### TO-DO LIST
a - Reproduce the part of the Polycab rating rationale that opens with the words containing "Short Term Rating" and closes with "to intense competition.", substituting "stiff competition" for "intense competition".
b - In the Polycab rating rationale, recast the paragraph beginning "The ratings reflect" as a short list that keeps its main facts.
c - Extend the Polycab rating rationale past its last sentence.

### SELECTED TEXT
## begin

Rating Rationale
July 13, 2018 | Mumbai
Polycab Wires Private Limited
'CRISIL AA/Stable/CRISIL A1+' assigned to bank debt
 
Rating Action
Total Bank Loan Facilities Rated Rs.4000 Crore
Long Term Rating CRISIL AA/Stable (Assigned)
Short Term Rating CRISIL A1+ (Assigned)
1 crore = 10 million
Refer to annexure for Details of Instruments & Bank Facilities
Detailed Rationale

CRISIL has assigned its 'CRISIL AA/Stable/CRISIL A1+' ratings to the bank loan facilities of Polycab Wires Private Limited (PWPL).
 
The ratings reflect the market leadership position in the home wires and cables industry in India, integrated operations and healthy financial risk profile. These rating strengths are partially offset by vulnerability of profitability to volatility in raw material prices, to economic downturns, and exposure to intense competition.

## end

### SUPPLIED INFORMATION
## begin

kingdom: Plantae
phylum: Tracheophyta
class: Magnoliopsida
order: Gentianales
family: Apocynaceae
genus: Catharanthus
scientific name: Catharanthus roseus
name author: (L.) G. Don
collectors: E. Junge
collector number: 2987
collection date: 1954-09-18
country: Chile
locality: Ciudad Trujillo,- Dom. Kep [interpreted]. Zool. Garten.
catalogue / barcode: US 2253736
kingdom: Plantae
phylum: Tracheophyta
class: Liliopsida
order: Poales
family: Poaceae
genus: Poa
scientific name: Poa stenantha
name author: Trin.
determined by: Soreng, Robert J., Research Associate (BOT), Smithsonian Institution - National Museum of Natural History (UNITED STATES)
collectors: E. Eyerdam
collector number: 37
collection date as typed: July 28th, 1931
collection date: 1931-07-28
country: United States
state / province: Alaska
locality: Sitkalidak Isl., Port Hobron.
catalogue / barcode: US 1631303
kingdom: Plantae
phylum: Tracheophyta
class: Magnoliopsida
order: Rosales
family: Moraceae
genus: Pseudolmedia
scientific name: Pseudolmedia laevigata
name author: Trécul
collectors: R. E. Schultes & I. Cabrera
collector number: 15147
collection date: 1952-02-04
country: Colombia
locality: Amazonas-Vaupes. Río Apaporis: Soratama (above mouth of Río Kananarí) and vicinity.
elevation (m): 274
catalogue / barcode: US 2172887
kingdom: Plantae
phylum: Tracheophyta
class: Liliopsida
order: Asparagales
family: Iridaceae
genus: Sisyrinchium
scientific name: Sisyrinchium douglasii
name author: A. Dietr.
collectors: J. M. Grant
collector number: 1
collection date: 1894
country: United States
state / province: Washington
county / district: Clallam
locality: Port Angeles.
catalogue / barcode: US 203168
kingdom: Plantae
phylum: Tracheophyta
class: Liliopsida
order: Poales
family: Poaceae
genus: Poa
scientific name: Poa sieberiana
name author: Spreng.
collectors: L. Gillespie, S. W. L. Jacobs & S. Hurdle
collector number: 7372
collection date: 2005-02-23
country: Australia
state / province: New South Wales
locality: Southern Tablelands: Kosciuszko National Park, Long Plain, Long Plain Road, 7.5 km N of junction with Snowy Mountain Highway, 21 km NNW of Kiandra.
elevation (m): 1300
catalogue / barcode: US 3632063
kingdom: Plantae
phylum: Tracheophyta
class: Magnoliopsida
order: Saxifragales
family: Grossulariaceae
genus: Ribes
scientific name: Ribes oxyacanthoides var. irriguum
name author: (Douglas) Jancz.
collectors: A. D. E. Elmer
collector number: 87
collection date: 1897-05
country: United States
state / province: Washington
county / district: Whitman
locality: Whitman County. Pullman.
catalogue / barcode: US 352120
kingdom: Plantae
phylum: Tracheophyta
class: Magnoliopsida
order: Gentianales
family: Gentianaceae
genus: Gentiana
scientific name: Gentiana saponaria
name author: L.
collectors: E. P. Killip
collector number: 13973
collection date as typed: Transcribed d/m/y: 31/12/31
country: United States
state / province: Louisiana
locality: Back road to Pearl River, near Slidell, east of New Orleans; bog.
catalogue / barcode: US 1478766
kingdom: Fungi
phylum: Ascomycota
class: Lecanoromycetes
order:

## end

### ANSWERS FOR THE TASKS
a -
Short Term Rating CRISIL A1+ (Assigned)
1 crore = 10 million
Refer to annexure for Details of Instruments & Bank Facilities
Detailed Rationale

CRISIL has assigned its 'CRISIL AA/Stable/CRISIL A1+' ratings to the bank loan facilities of Polycab Wires Private Limited (PWPL).
 
The ratings reflect the market leadership position in the home wires and cables industry in India, integrated operations and healthy financial risk profile. These rating strengths are partially offset by vulnerability of profitability to volatility in raw material prices, to economic downturns, and exposure to stiff competition.

b -
Rating strengths:
- Market leadership in the home wires and cables industry in India
- Integrated operations
- Healthy financial risk profile

Partially offset by:
- Profitability that is vulnerable to volatile raw material prices and to economic downturns
- Exposure to intense competition

c -
Key Rating Drivers & Detailed Description
Strengths
* Market leadership position in the home wires and cables industry in India: The organized home wires and cables industry in India has a market size of around Rs 20,000 crore, of which PWPL is the market leader with approximately 24% market share. In fiscal 2018 the industry is estimated to have grown at 15% and is expected to continue to grow at a healthy rate over the medium term. PWPL's market position is facilitated from its strong distribution network with 6 warehouses and a dealer-distributor network of over 5,000 entities. PWPL has significant market share in West and South India, which contributes around 70% to its revenue share. PWPL market though is concentrated and PWPL is focusing on expanding its network to reach every district in India. The company has also entered the electrical appliances segment, which it plans to grow significantly over the medium term.
 
* Integrated Operations: PWPL has 3 aluminum rod plants (capacity 3,000 tonnes/month) and plans to add one more in fiscal 2019, along with its own facilities to manufacture PVC compound. In fiscal 2017 the company entered into a JV with Dutch firm Trafigura for manufacturing copper rods with a capacity of 20,000/month to be distributed 50:50 between Trafigura and PWPL. This integrated nature of operations benefits the company in terms of quality output and overall performance efficiency.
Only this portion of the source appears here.